_Text provided_
========================================
The lance tube is securely held throughout the whole series of operations, the sealing sleeve being protected against sticking by further optional measures described below and itself having a diameter which allows the use of lance tubes of different diameters. The area covered by different lance tube diameters is restricted by the leading bevel and the correspondingly designed clamping part, whereby a considerable reduction in the sizes of the lance holder is possible. The tolerance range is increased to approximately 0.5-3.00 mm by the design according to the invention, depending upon the structure of the lance holder. In this way the number of lance tubes currently in use, for which previously a variety of lance holders, tailor-made to the respective dimensions were necessary, can be reduced to six or seven. This is rendered possible because the displaceable pressure elements act and take effect as soon as lance tubes of the sizes intended for the respective lance holder are inserted, whilst fixing a lance tube with a smaller external circumference still remains possible because the displaceable pressure elements then only take effect after a corresponding displacement path and fix the lance tube in place.

A convenient embodiment provides for the pressure elements being formed so as to at least primarily exert a punctiform or linear loading pressure on the introduced lance pipe. Pressure elements are thus used which do not exercise pressure across the surface of the lance tube, but punctiform or linearly, so that a higher, more targeted pressure or load pressure can be generated. The design can be selected, in this case, in such a way that the pressure elements cause local elastic or plastic deformation in the peripheral surface of the lance pipe whereby not only a force-locking connection or a friction connection of the pressure elements can be achieved through the deformation but also a form-locking connection.

It is preferable to use cylindrical pins, for example, as pressure elements with at least one side having a pointed, cutter type or spherical end or balls.

A particularly purposeful embodiment provides for the pressure elements being formed as balls so that the aforementioned punctiform load pressure can be generated, in particular whereby the lance tubes usually consisting of mild steel, e.g. ST 37 whilst the balls are made of a hardened material, thus ensuring a long lifetime.
========================================
_Record excerpts_
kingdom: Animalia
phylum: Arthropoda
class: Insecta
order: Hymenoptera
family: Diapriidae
========================================
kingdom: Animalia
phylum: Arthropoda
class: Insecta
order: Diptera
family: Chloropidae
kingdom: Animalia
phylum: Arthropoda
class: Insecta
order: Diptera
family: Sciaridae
========================================
_Exercise details_
Copy word for word the passage in the lance holder text above, from "A convenient embodiment" to "end or balls.".

_Solution for this task_
A convenient embodiment provides for the pressure elements being formed so as to at least primarily exert a punctiform or linear loading pressure on the introduced lance pipe. Pressure elements are thus used which do not exercise pressure across the surface of the lance tube, but punctiform or linearly, so that a higher, more targeted pressure or load pressure can be generated. The design can be selected, in this case, in such a way that the pressure elements cause local elastic or plastic deformation in the peripheral surface of the lance pipe whereby not only a force-locking connection or a friction connection of the pressure elements can be achieved through the deformation but also a form-locking connection.

It is preferable to use cylindrical pins, for example, as pressure elements with at least one side having a pointed, cutter type or spherical end or balls.